There are several research works exploring hardware implementation of RNNs which employ a non-von-Neumann architecture, based on the Compute-in-Memory (CiM) designs to provide highly parallel and efficient models [2, 3]. Most of the previous designs utilize emerging Non-Volatile Memory (NVM) devices such as Resistive Random-Access Memory (ReRAM) [4], to implement the Multiplication and Accumulation (MAC) operation via the intrinsic weighted summation capability of cross-bar designs based on CiM architecture. However, these designs require significant power and area due to the employment of CMOS-based non-linear sigmoid and tanh neurons, as their main thresholding functions. The utilized CMOS-based neurons in prior works [2, 3] require large built-in truth tables with extra clock cycles that lead to higher area and energy consumption.
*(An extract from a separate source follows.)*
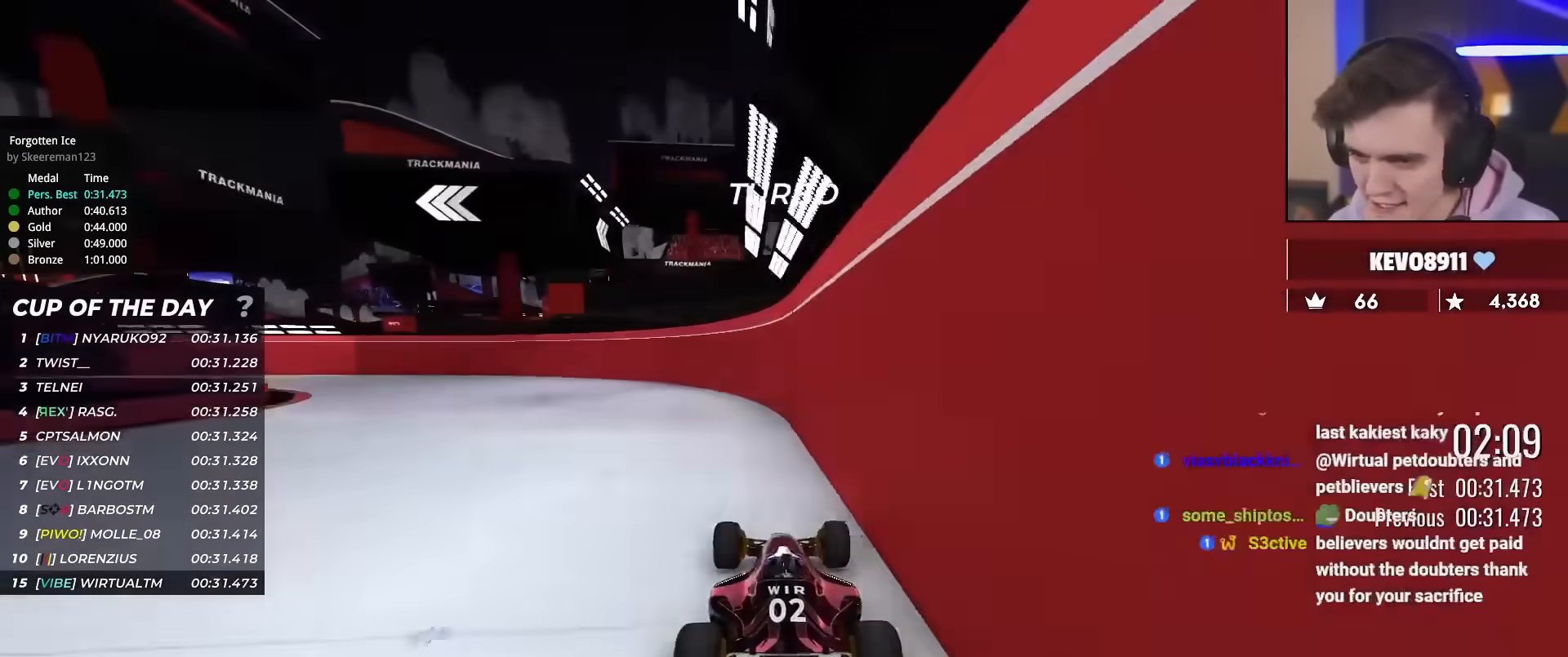
{"keys": ["left", "up"], "events": [[134, "left", "down"]]}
In this paper, we implement an LSTM network with ReRAM-based synaptic crossbar arrays and spin-based non-binary neurons mimicking the ideal sigmoid and tanh thresholding functions while maintaining accuracy. To achieve an area and energy-efficient neuron design, we



Fig. 1. (a) Basic RNN structure, (b) LSTM

employ probabilistic spin logic devices referred to in the literature as probabilistic bits (p-bits) [6] to develop a shared neuron unit in the hidden layer. We investigate the performance and efficiency of the LSTM network with three distinct neuron structures.

## II. LSTM STRUCTURE

Fig. 1. (a) shows the basic RNN structure. The RNN output depends on both the current sample ( $i_t$ ) and the previously calculated network state ( $w_t$ ) as the network input. Unlike ANN, RNN has a feedback loop which enables it to store the previous states and make the future decision based on the previous values. The LSTM network is designed to overcome the problem of vanishing gradients that occurs while using the backpropagation technique in RNNs [5]. Fig. 1. (b) indicates an LSTM cell that contains input gate  $x_t$ , forget gate  $f_t$ , and output gate  $o_t$ . The forget gate decides which information from the previous cell state must be preserved or forgotten. This decision is taken using a sigmoid layer with an output between 0 and 1 [6]. The input gate decides what values of the new cell must be written to the cell state. The sigmoid layer determines the input values (a concatenation of new input values and output values from previous states), while the tanh layer produces a vector of new candidate values. The output gate works based on given inputs and previous state values. The output vector is obtained by multiplying a new cell state which is normalized to values between -1 to 1 using tanh activation function and output of sigmoid layer that decides the output. The dimensions of all the gates are the same as the dimensions of the hidden state [7]. The computational equations of LSTM are given below:

$$x = \sigma(i_t U^x + w_{t-1} W^x + b_x) \quad (1)$$

$$f = \sigma(i_t U^f + w_{t-1} W^f + b_f) \quad (2)$$

$$o = \sigma(i_t U^o + w_{t-1} W^o + b_o) \quad (3)$$

$$g = \tanh(i_t U^g + w_{t-1} W^g + b_g) \quad (4)$$

$$c_t = c_{t-1} \odot f + g \odot x \quad (5)$$

$$w_t = \tanh(c_t) \odot o. \quad (6)$$



Fig. 2. (a) The building block of non-binary neuron (p-bit), and (b) the equivalent read circuit [8].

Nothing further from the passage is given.